At a rally for supporters late Sunday, Moreno said he thought he might still be able to break the 40 percent threshold and avoid a runoff, saying votes from Manabi province and abroad would favor him.
“We have to cross our fingers,” he told the cheering crowds. “But I think victory in this round is still possible.”
Moreno, 63, a onetime businessman who has been paraplegic since a botched robbery in 1998, was vice president for the current president, Rafael Correa, from 2007 to 2013.
Lasso also addressed supporters, saying a runoff was a certainty, as Viteri and other candidates in the eight-way race threw their support behind him.
“These arms are outstretched to embrace all Ecuadorians who dream of change,” he said. He also invited disaffected government supporters to join his cause.
As a runoff remained in question late Sunday, social media erupted with allegations of fraud. The watchdog group Participación Ciudadano said that its volunteers doing a parallel quick-count were removed from some voting centers, in violation of the law. But observers from the Union of South American Nations said they had not seen any widespread irregularities.

A run of records →
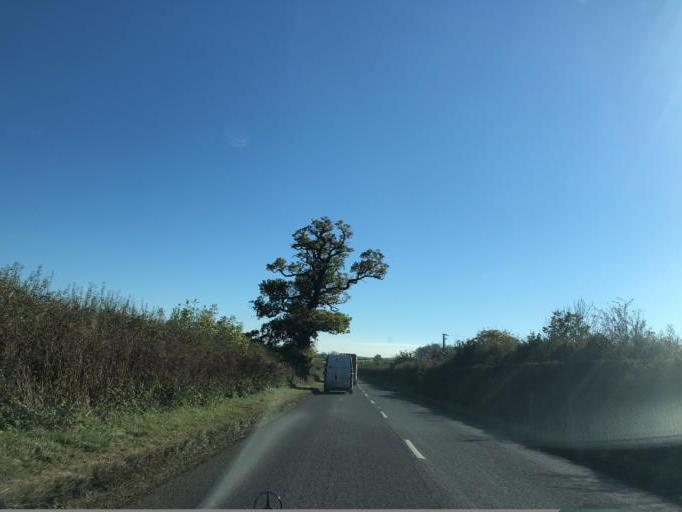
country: GB
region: England
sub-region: Warwickshire
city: Royal Leamington Spa
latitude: 52.2566
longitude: -1.5275
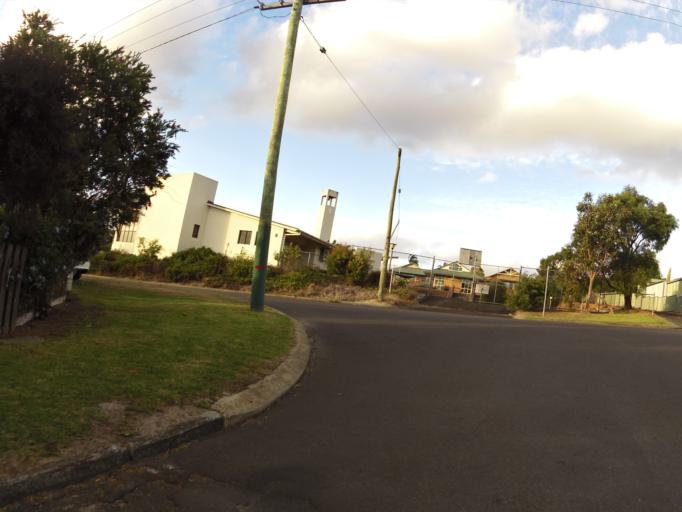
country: AU
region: Western Australia
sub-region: Manjimup
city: Pemberton
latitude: -34.4471
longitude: 116.0343
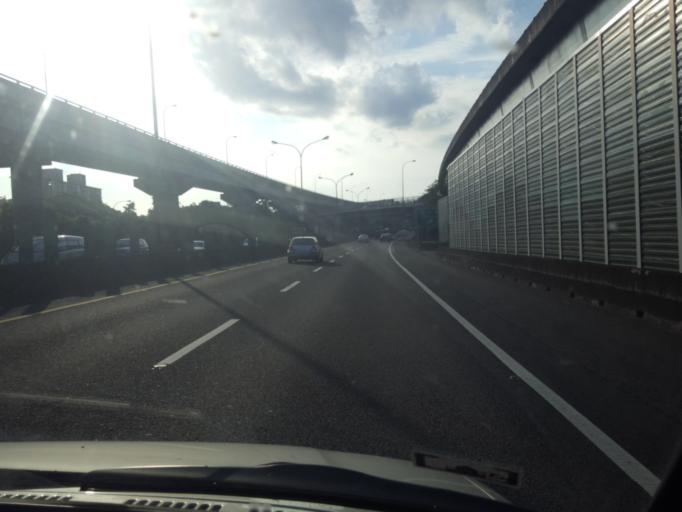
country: TW
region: Taipei
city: Taipei
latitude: 25.0638
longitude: 121.5979
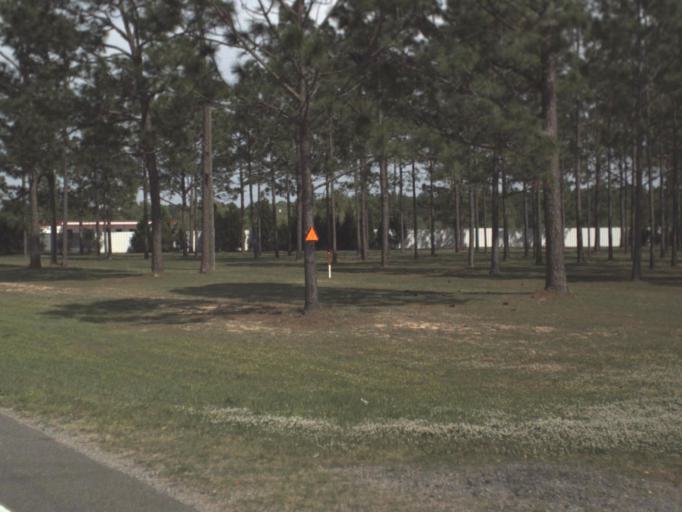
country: US
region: Florida
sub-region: Santa Rosa County
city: East Milton
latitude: 30.6765
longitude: -86.8516
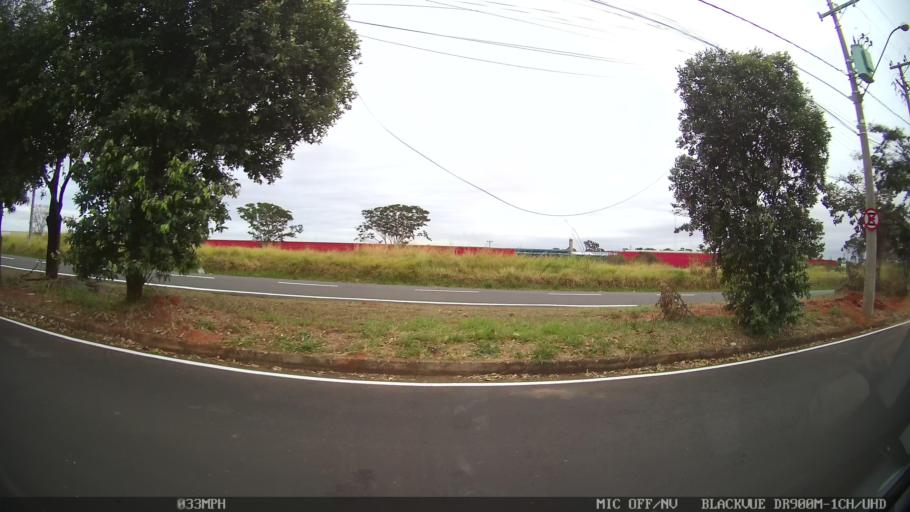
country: BR
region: Sao Paulo
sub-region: Sao Jose Do Rio Preto
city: Sao Jose do Rio Preto
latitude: -20.8259
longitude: -49.4221
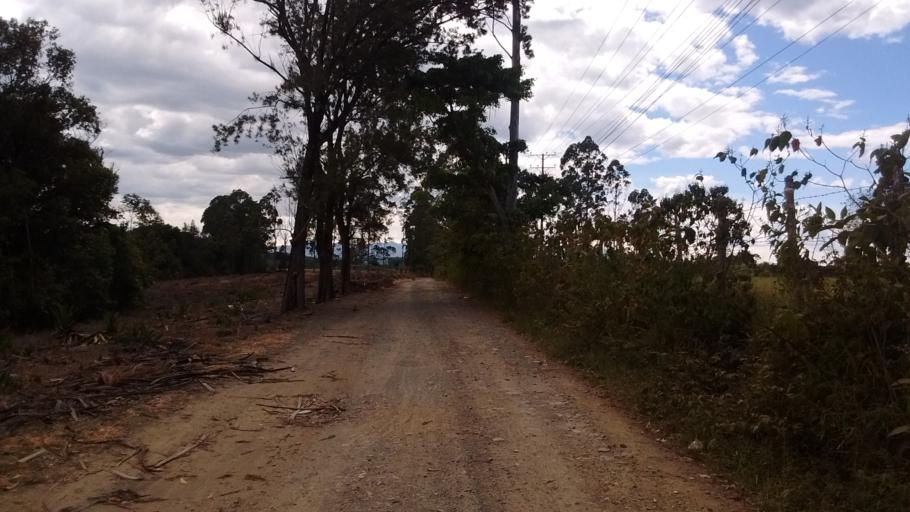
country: CO
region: Cauca
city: Popayan
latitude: 2.4944
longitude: -76.5892
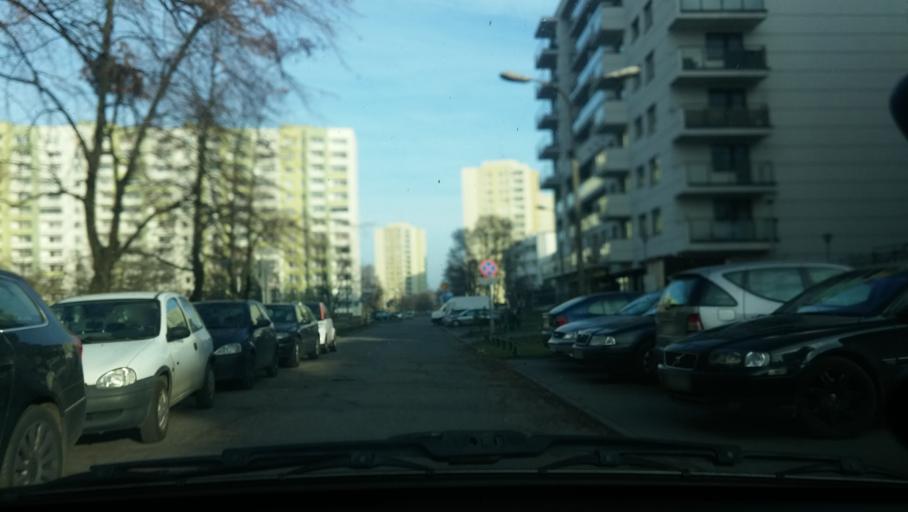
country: PL
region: Masovian Voivodeship
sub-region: Warszawa
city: Praga Poludnie
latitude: 52.2357
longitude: 21.1113
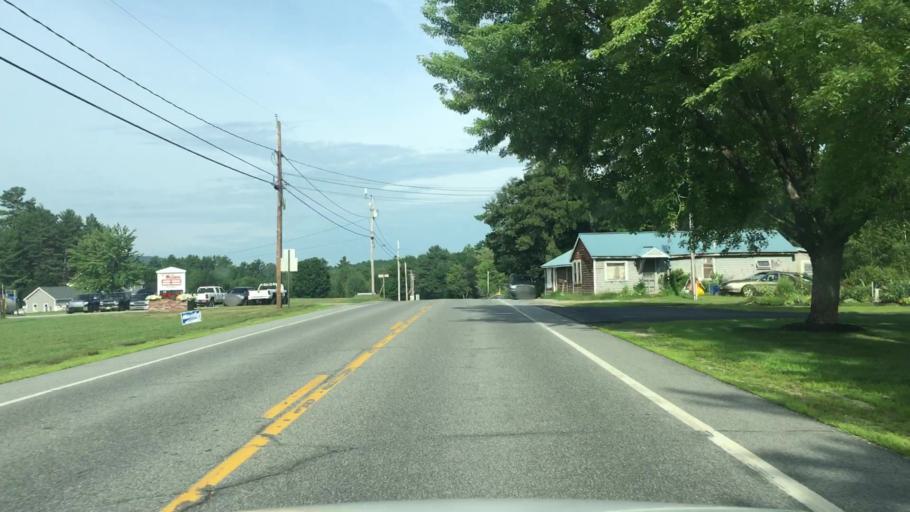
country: US
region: Maine
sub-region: Oxford County
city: Porter
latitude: 43.7954
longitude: -70.9385
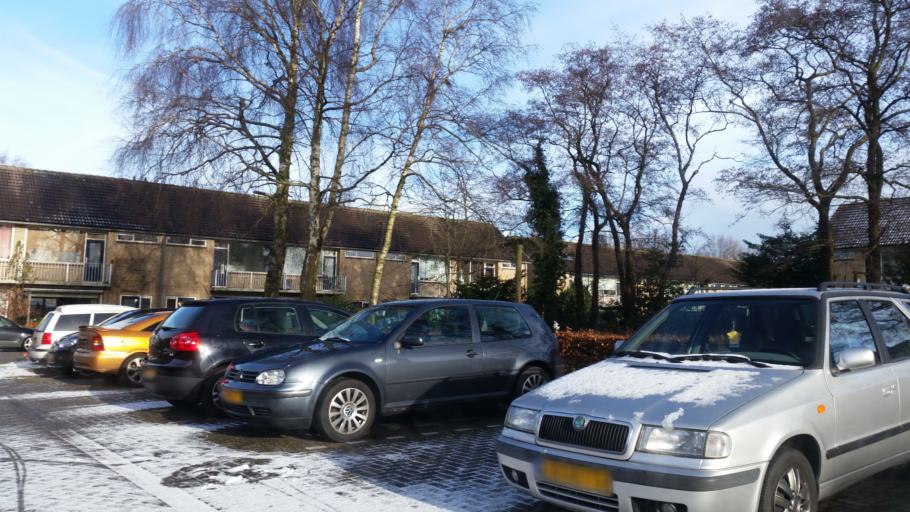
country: NL
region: Friesland
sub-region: Gemeente Tytsjerksteradiel
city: Burgum
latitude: 53.1990
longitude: 5.9963
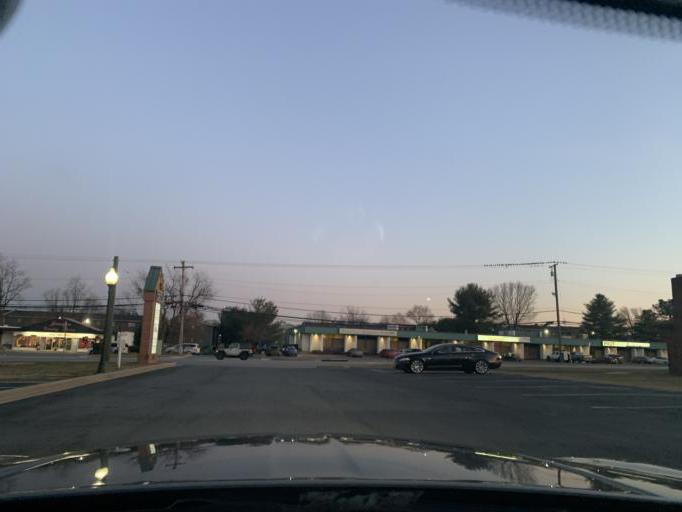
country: US
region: Maryland
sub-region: Anne Arundel County
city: Glen Burnie
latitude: 39.1483
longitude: -76.6396
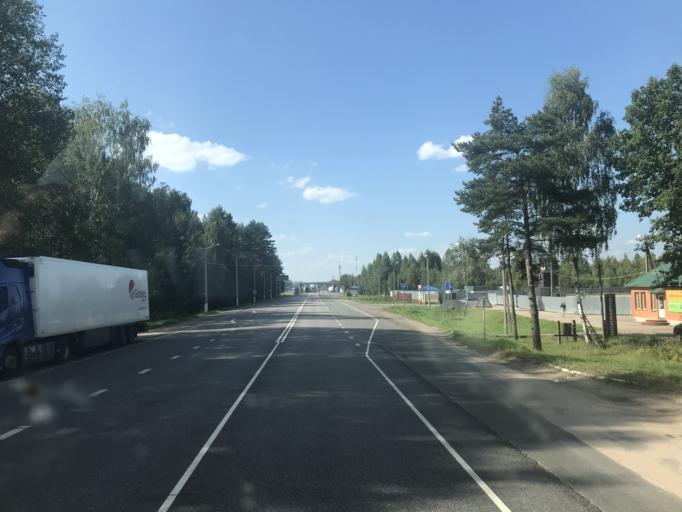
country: RU
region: Smolensk
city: Rudnya
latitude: 54.9863
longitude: 30.9607
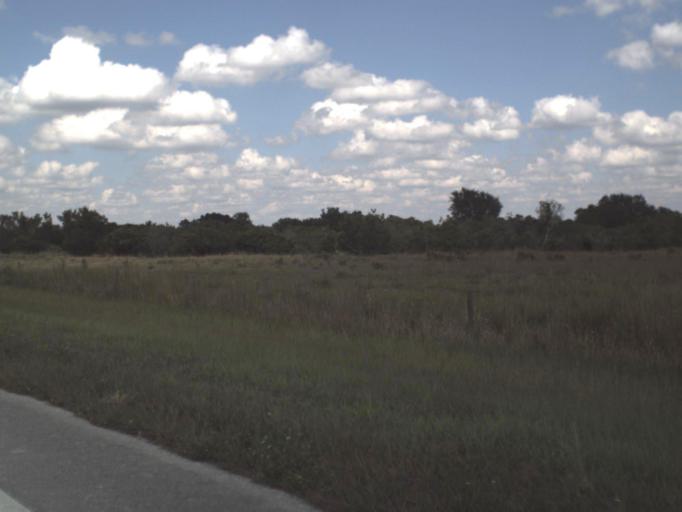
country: US
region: Florida
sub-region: Highlands County
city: Lake Placid
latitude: 27.4130
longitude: -81.1899
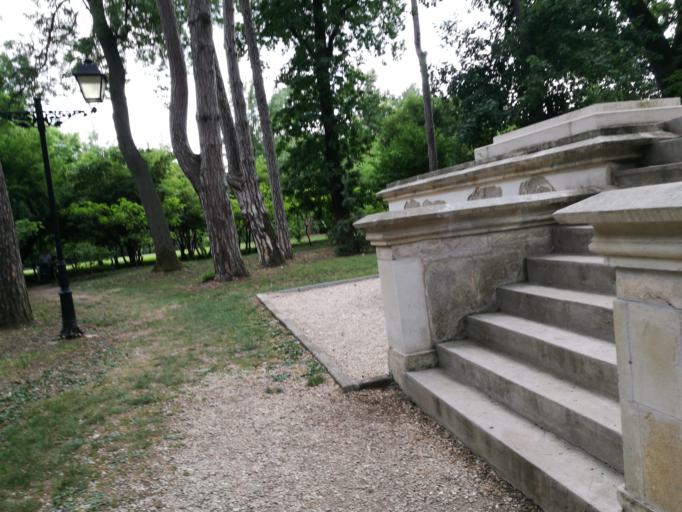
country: RO
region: Ilfov
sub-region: Comuna Mogosoaia
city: Mogosoaia
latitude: 44.5263
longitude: 25.9931
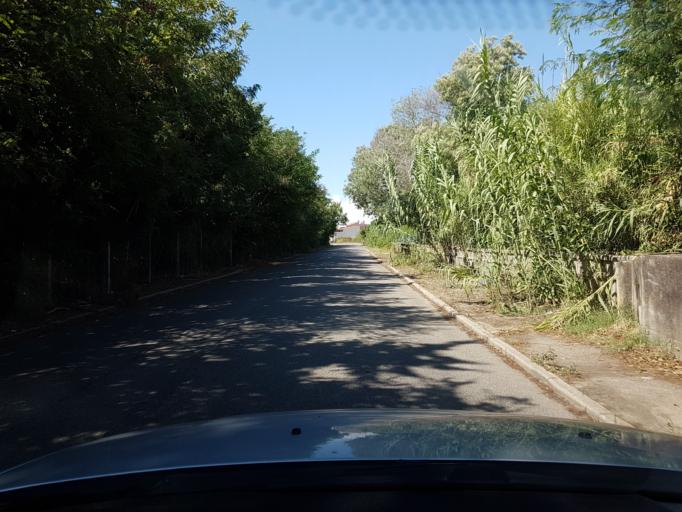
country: IT
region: Sardinia
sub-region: Provincia di Oristano
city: Donigala Fenugheddu
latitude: 39.9300
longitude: 8.5733
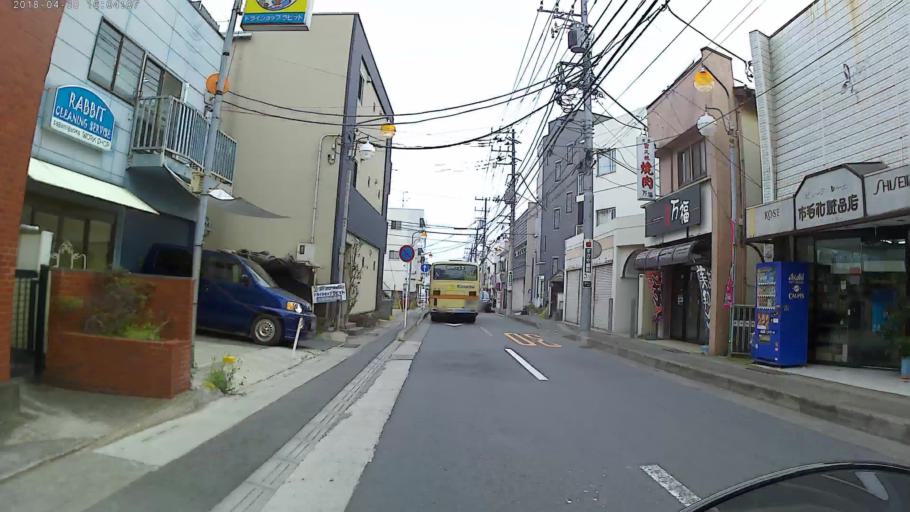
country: JP
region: Kanagawa
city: Minami-rinkan
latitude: 35.5109
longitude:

Goal A → Decide whether each of the following statements agrees with the election report, answering yes or no and quoting the deciding words of the text: (i) Moreno served as vice president under Rafael Correa from 2007 to 2013; (ii) Lasso told supporters that a runoff was uncertain; (iii) observers from the Union of South American Nations reported widespread irregularities.
Goal B → Carry the election report forward from its final sentence.

Exercise result A →
(i) Yes: "was vice president for the current president, Rafael Correa, from 2007 to 2013."
(ii) No: "saying a runoff was a certainty"
(iii) No: "said they had not seen any widespread irregularities."

Exercise result B →
The election in this small Andean nation could have global repercussions. In a region that has seen leftist leaders in Argentina and Brazil shoved aside, some were watching Ecuador as a test to see if the trend would continue.
And free-speech advocates are also focused on what the vote might mean for WikiLeaks founder Julian Assange, who has been holed up in Ecuador’s London embassy since 2012 fighting extradition to Sweden on sexual misconduct charges. Both Lasso and Viteri had said they would evict him from the embassy — setting the stage for his extradition. Moreno, however, is likely to continue to providing a safe haven.
Regardless of the final results, the election marks a turning point for Ecuador, where Correa, 53, has ruled longer than any other president. He was swept into power in 2007 and went to work overhauling the constitution and laying the groundwork for his socialist “Citizens Revolution.” Two years later, he won reelection in the first round — the first president to do so since the country returned to democracy in 1978. In 2013, Correa once again won the presidency in the first round with 57 percent of the vote.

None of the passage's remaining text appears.